A ces paroles, Poussevent dit la Mouillette, Painracis dit le Pétrousquin-des-Familles, et Foirotte dit Honoré, éclatèrent d’un rire formidable.
«--Des bavettes? hurla le premier; j’te vas régaler, Octavie!
«--La vie de famille, quoi! fit le second.
«--Pourquoi pas une limace, tout de suite? ajouta le troisième, dont la bouche grimaça sur un rictus abominable. Pourquoi pas un col marin?
L’Aiguille haussa l’épaule; il eut, de ses bras écartés, un large geste d’évidence, puis:
«--Moi, là-dessus, reprit-il, la colère me prend.

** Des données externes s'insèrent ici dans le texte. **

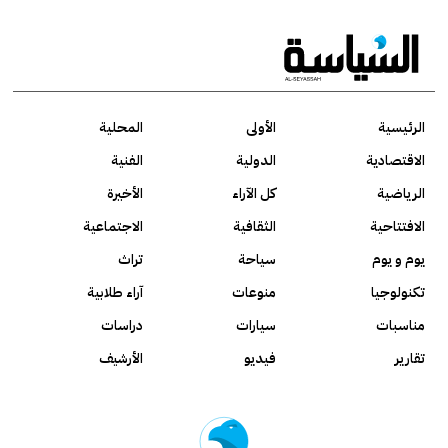
الرئيسية
الأولى
المحلية
الاقتصادية
الدولية
الفنية
الرياضية
كل الآراء
الأخيرة
الافتتاحية
الثقافية
الاجتماعية
يوم و يوم
سياحة
تراث
تكنولوجيا
منوعات
آراء طلابية
مناسبات
سيارات
دراسات
تقارير
فيديو
الأرشيف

J’y chauffe le gniasse à pleine main et je te lui refile un marron à i en fêler le ciboulot; après quoi, j’y administre une tournée dans les règles, oh! mais là, queq’ chose de bath! C’est pas pour me fout’ de gants, mais j’ai la patte sèche quand je m’y mets! Mince de fête, oh! là là! menteur! Et aïe donc! et crache donc, bonne femme! et mon poing sur la gueule, et mon souïer dans l’ventre, et en voulez-vous, d’l’ail, d’l’gnon, d’l’échalote?... Alle en rotait!... Mon vieux, y avait de quoi se marrer!
«--Oh! je m’en doute! affirma Foirotte dit Honoré, en séchant du revers de sa main ses veux, tout mouillés d’allégresse.
«--V’là comme c’est! conclut l’orateur; j’suis bon fieu, mais j’aime pas qu’on rie avec l’argent.»
Il appliqua sur le zinc du comptoir le coup de poing où s’affirment les convictions ardentes.
«--Enfin, nom de Dieu, j’ai t’i’ tort?... Si on les laissait faire, toutes ces bougresses-là, a n’en ficheraient pas une secousse. C’est feignasse comme des couleuvres.
«--Comme des couleuvres, approuva Painracis.»
Poussevent, rêveur, murmura:
«--Rien que des rosses!
«--Comme j’i ai dit, poursuivit l’Aiguille, t’es là que tu fais de la musique; c’est de la blague! T’as qu’à patiner comme tout le monde: t’auras pus de pétard avec ton petit homme.
«--Parbleu! approuva Poussevent.
«--Et, pour en finir, t’as le poignon? demanda le Pétrousquin-des-Familles, qui paraissait porté à voir les choses par leurs seuls côtés sérieux.
«--Des fois!» répondit l’Aiguille.
Il avait tiré de sa poche une pièce de cent sous toute neuve. Il se l’appliqua devant l’œil gauche, où elle demeura comme collée, emprisonnée entre l’arcade sourcilière et le relief léger de la pommette.